Everything he says meshes with what Alix feels about surfing and how Stephanie relates to nature, and what I felt during my short surfing experience. “No one can be prince of the waves,” I say. “The ocean can’t be ruled by puny people. It doesn’t even know we exist. We’re lucky it lets us hang out in it sometimes.”

He laughs again, though I wasn’t trying to be funny. “Exactly. You get it. But if my dad or any of the Plagues heard me talking like this … It’s hard to go against your friends and your family, against who they think you are and who they expect you to be. Sometimes I feel like I’m living a secret life. Prince of the Waves on the outside. Somebody else—I don’t even know who yet—on the inside. But I want to stop pretending.”

“So stop, then.”

“It’s not so easy for me. Not like for you. You say exactly what you feel.”

“Me?” My voice goes up an octave.

“You stood up in class and said you hated everyone.”

“Oh God, not that!” I try to hide my face in my hands, but that puts me off balance and I almost fall into the tide pool below our feet. Brendon saves me by wrapping his arm around my waist.

“It was weird as hell, but I couldn’t stop thinking about how you said exactly what you felt. I can’t stop thinking about you. Meg, do you hate me, too? Please don’t hate me.”

I can’t speak. I can only feel his hands.

“Is this okay? That I’m holding you like this?”

I nod approval and manage words, the right words, I hope. “Let the real you out. People will like that person. I really like him.”

He’s so close and I feel him wanting to get even closer. I want to confess my biggest secret to him, too: I’m not what I appear to be on the surface, either. But I stop myself. I don’t dare. I can’t.

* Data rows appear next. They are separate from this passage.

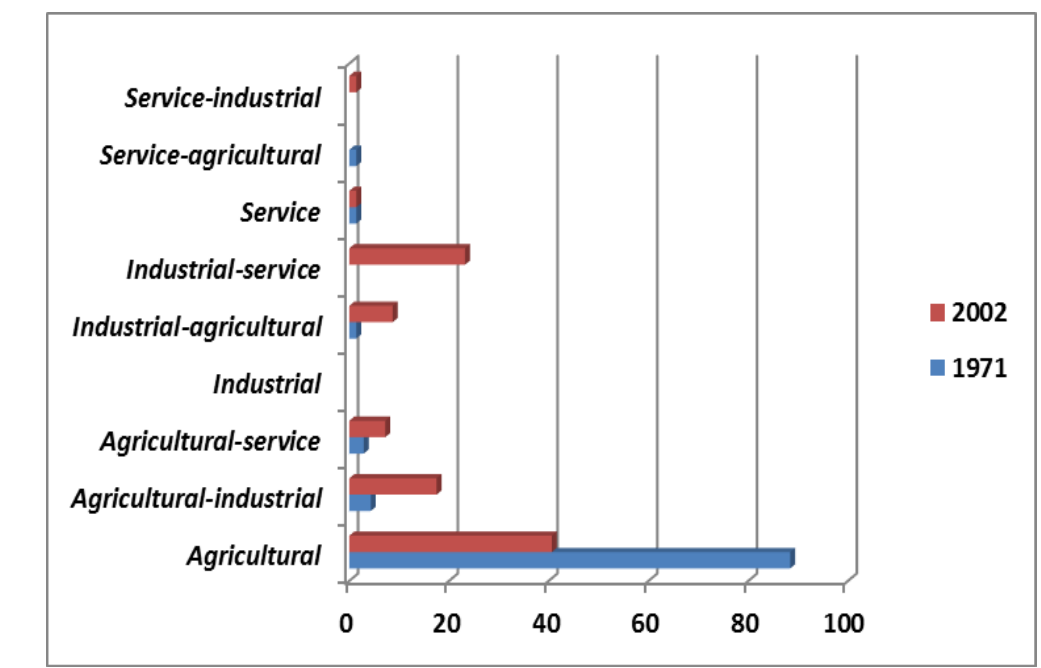
Fig. 2. Changes of functional types of Serbian settlements between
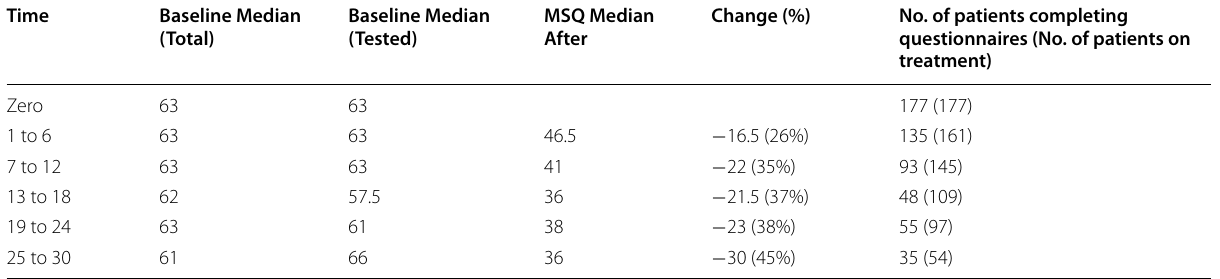
Table 4 Median MSQ score at baseline and follow up in months. Median difference in MSQ compared to baseline and percentage in MSQ compared to baseline. Proportion of patients contributing to the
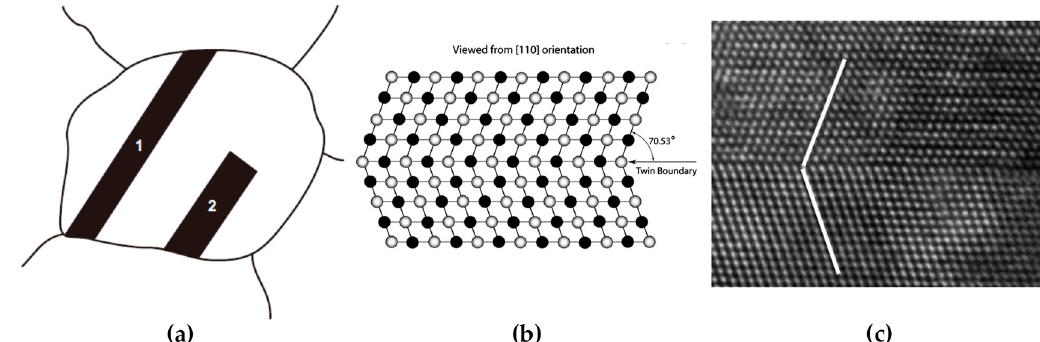
Figure 9. ( a ) A schematic diagram of coherent and incoherent twin boundaries; ( b ) A mirror symmetry of atoms in a coherent twin boundary in fcc metals viewed from the [110] direction; ( c ) A typical HREM image of a twin in a fcc metal. (Reprinted from References [27,58], with permission from Elsevier).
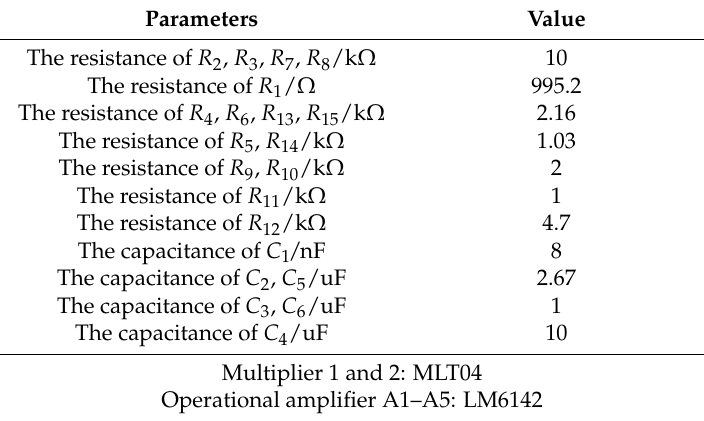
Table 1. Design specifications and parameters of the decomposition circuit.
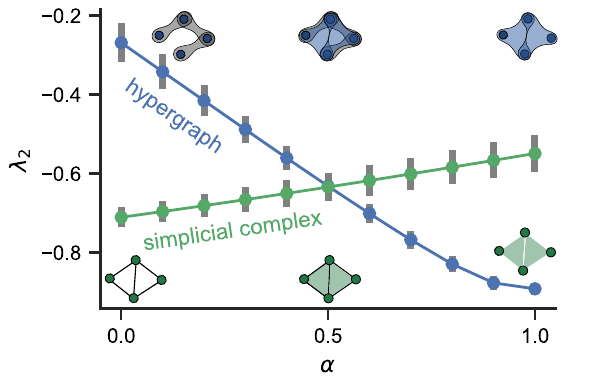
Fig. 1 | Synchronization is enhanced by higher-order interactions in random hypergraphs but is impeded in simplicial complexes. The maximum transverse Lyapunov exponent λ 2 is plotted against α for random hypergraphs (blue) and simplicial complexes (green). As α is increased, the coupling goes from fi rst-order- only( α =0)tosecond-order-only( α =1).Eachpointrepresentstheaverage over50 independent hypergraphs or simplicial complexes with n =100 nodes. The error bars represent standard deviations. We set p = p △ =0.1 for random hypergraphs and p =0.5 for simplicial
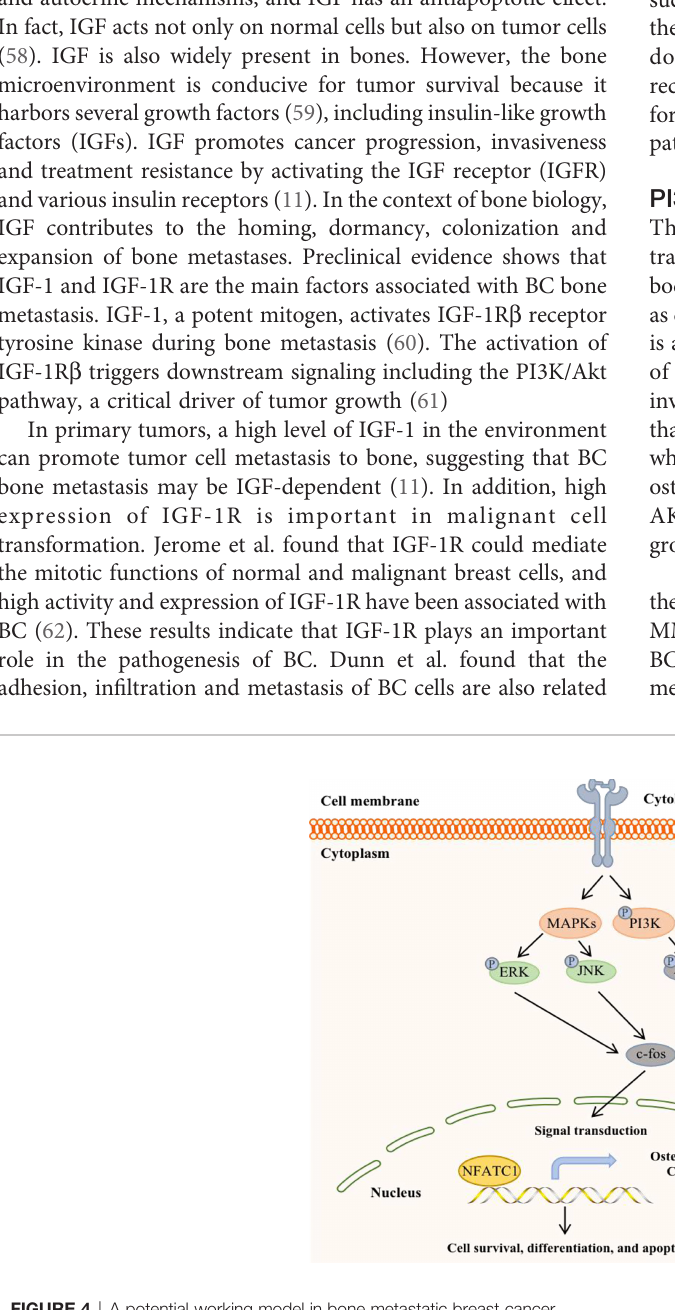
FIGURE 4 | A potential working model in bone metastatic breast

With his free hand he takes my face by the chin, turns it in his direction. We are nose to nose, belly to belly. He kisses me, and he tastes of salt water and apples and a taste that’s uniquely him. We kiss and kiss again, moving only our mouths so that we can stay on the rock.

Then who cares about getting wet? Not me, not us. We make the decision together silently, and stumble into six inches of freezing-cold water, hardly feeling a change in temperature, and we keep kissing with the sea stars overhead and the barnacles and mussels hunkered down on the walls and hermit crabs scurrying around.

It feels like we’ll never stop kissing. Neither of us wants to. And maybe we wouldn’t have, except for the big wave breaking through the barrier of the cave. Water surges to our knees before being sucked away again. This time we can’t ignore the cold or the danger of the rising surf. We laugh and kiss again and hop around splashing each other. Brendon checks his watch. He sounds slightly drunk, and that’s the way I feel, too. Drunk and shivering and happy.

“Tide is coming back in hard. We should have left five minutes ago. We need to scramble.”

He leads me away by the hand. In my mind I say good-bye to the crabs, the barnacles, the urchins and anemones, and to the seal’s-eye view of the Prince of the Waves.

I wonder: will I ever return to this dangerous, magical spot that exists for only a few precious moments at a time?